→ **READING TEXT**
Re: index structure for 114-dimension vector

From: Oleg Bartunov <oleg(at)sai(dot)msu(dot)su>
To: Alexander Staubo <alex(at)purefiction(dot)net>
Cc: Andrew Lazarus <andrew(at)pillette(dot)com>, pgsql-performance(at)postgresql(dot)org
Subject: Re: index structure for 114-dimension vector
Date: 2007-04-27 04:42:37
Message-ID: Pine.LNX.4.64.0704270838230.12152@sn.sai.msu.ru
Views: Raw Message | Whole Thread | Download mbox | Resend email
Thread:
Lists: pgsql-performance

On Fri, 27 Apr 2007, Alexander Staubo wrote:

> On 4/20/07, Andrew Lazarus <andrew(at)pillette(dot)com> wrote:
>> I have a table with 2.5 million real[] arrays. (They are points in a
>> time series.) Given a new array X, I'd like to find, say, the 25
>> closest to X in some sense--for simplification, let's just say in the
>> usual vector norm. Speed is critical here, and everything I have tried
>> has been too slow.
>
> Let me chime in with the observation that this is a multidimensional
> nearest neighbour (reverse nearest neighbour and its close cousin,
> k-NN) that is well known in statistics, and particularly relevant to
> statistical learning and classification. Knowing the jargon might help
> you dig up efficient algorithms to mine your data; there are tons of
> fascinating papers available through Citeseer.
>
> In particular, I recommend the paper "Efficient k-NN Search on
> Vertically Decomposed Data" by de Vries et al, SIGMOD 2002 (PDF here:
> http://citeseer.ist.psu.edu/618138.html), if only for inspiration. It
> proposes an algorithm called BOND to drastically reduce the search
> space by probalistic means. They give an example using image
> histograms, but the algorithm applies to any multidimensional data.

→ **LISTED ENTRIES**

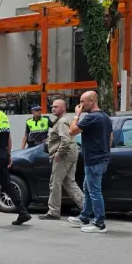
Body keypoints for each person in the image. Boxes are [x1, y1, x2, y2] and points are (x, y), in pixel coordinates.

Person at [0, 92, 31, 226]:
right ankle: (23, 212)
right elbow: (9, 138)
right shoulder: (3, 115)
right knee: (6, 184)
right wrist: (8, 155)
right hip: (3, 154)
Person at [68, 90, 112, 233]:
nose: (80, 105)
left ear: (92, 101)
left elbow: (72, 131)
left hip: (94, 160)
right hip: (101, 158)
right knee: (88, 188)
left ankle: (99, 224)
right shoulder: (105, 117)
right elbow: (110, 138)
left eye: (82, 101)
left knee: (94, 191)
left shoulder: (91, 117)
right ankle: (84, 217)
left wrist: (77, 115)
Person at [39, 98, 84, 220]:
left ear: (64, 108)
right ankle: (86, 208)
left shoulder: (62, 122)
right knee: (69, 182)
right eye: (52, 106)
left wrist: (58, 154)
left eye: (56, 107)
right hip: (71, 153)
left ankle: (53, 211)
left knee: (55, 183)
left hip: (64, 155)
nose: (53, 108)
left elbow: (65, 140)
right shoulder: (62, 120)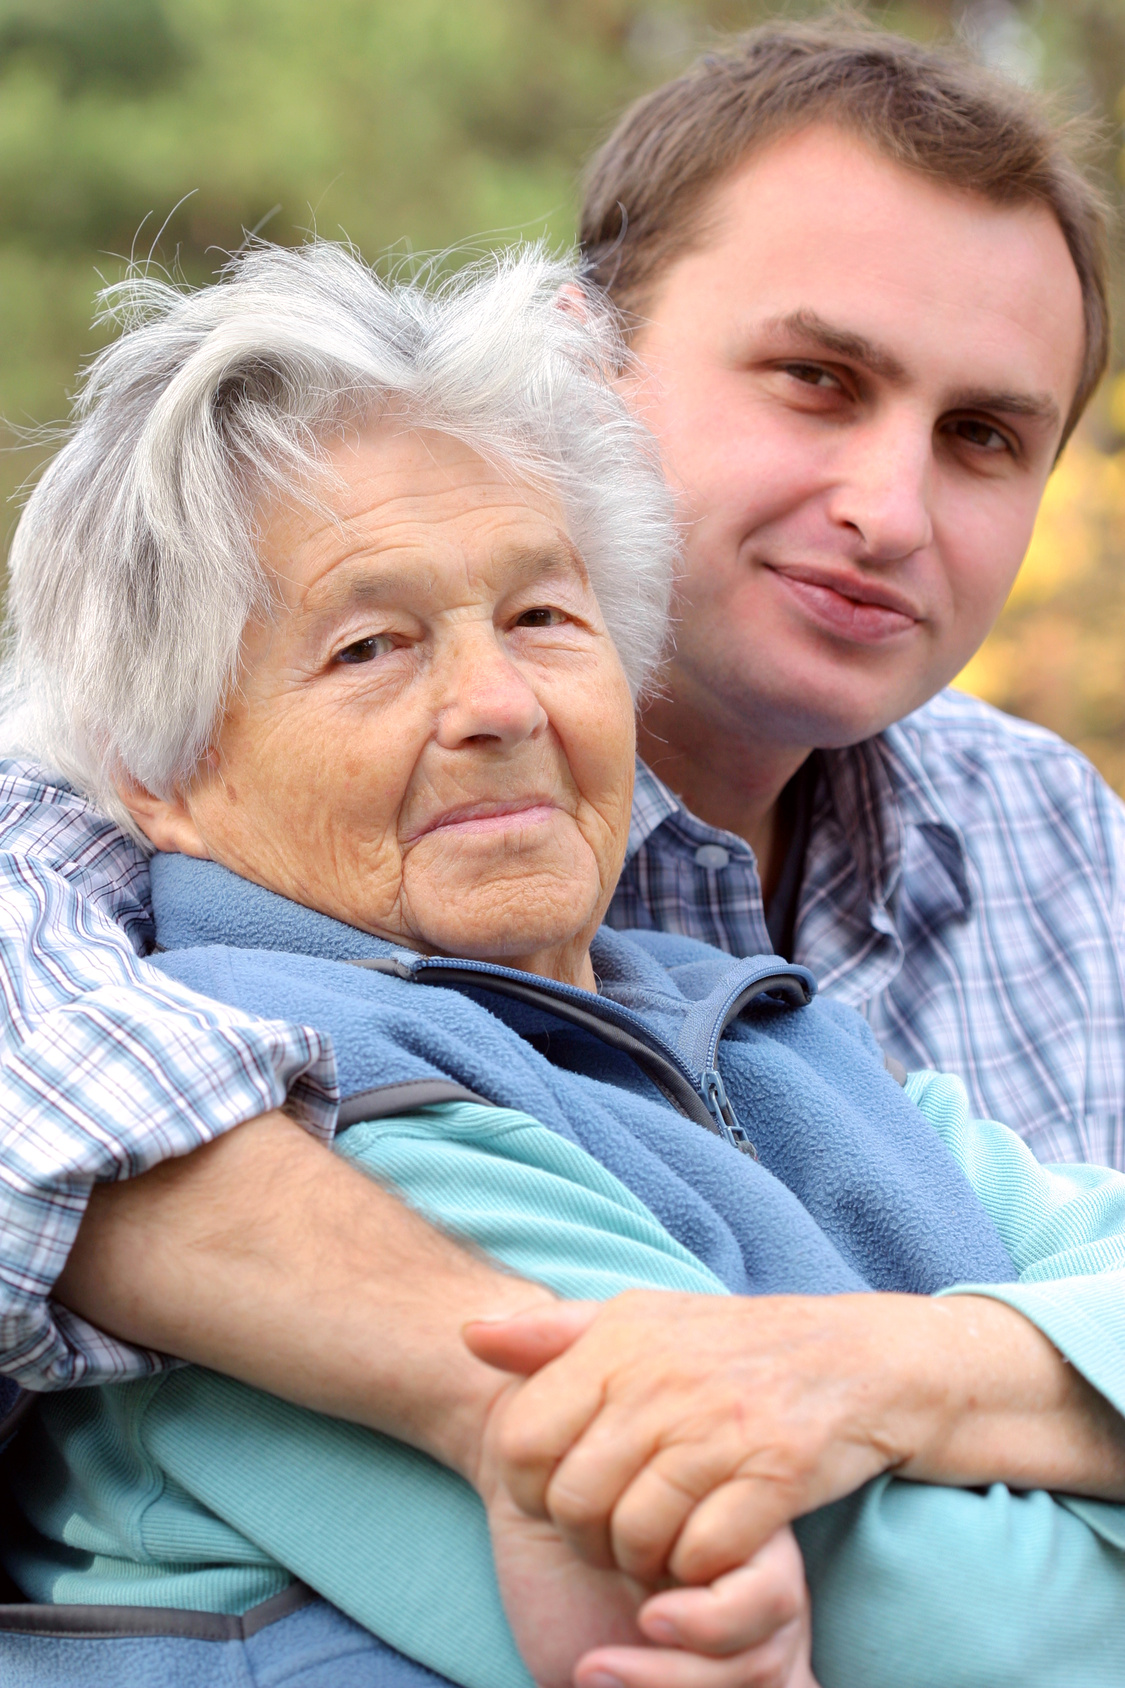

→ **PROBLEMS TO SOLVE**
**a.** According to the mailing-list message on nearest-neighbor search, how many real[] arrays are in Andrew Lazarus's table?
**b.** Write what comes next in the mailing-list message on nearest-neighbor search, starting after its last sentence.

→ **WRITTEN ANSWERS**
**a.** 2.5 million.

**b.**
> Briefly put, it points out that proximity comparison can be computed
> vertically, a few dimensions at a time, and entire subsets can be
> thrown away when it's apparent that they are below a statistically
> derived lower bound. The only gotcha is that the algorithm derives
> much of its performance from the assumption that your data is
> vertically decomposed, one table per dimension, otherwise the search
> effectively incurs a sequential scan of the entire dataset, and then
> you're pretty much back to square one.
>
> The most common approach to nearest neighbour search is to use a
> spatial data structure. The classic algorithm is the kd-tree
> (http://en.wikipedia.org/wiki/Kd-tree) and there's the newer K-D-B
> tree, neither of which are available in PostgreSQL. If I remember
> correctly, R-trees have also been shown to be useful for high numbers
> of dimensions; with PostgreSQL you have R-trees and even better
> R-tree-equivalent support through GiST. I have no idea whether you can
> actually munge your integer vectors into something GiST can index and
> search, but it's a thought. (GiST, presumably, can also theoretically
> index kd-trees and other spatial trees.)

you're right, but currently only theoretically due to interface restriction.
We have plan to improve it sometime. There was SP-GiST project, which
could be used for k-d-b tree, see http://www.cs.purdue.edu/spgist/
I don't know if it works with 8.2 version. Also, it doesn't supports
concurrency and recovery

>
> Alexander.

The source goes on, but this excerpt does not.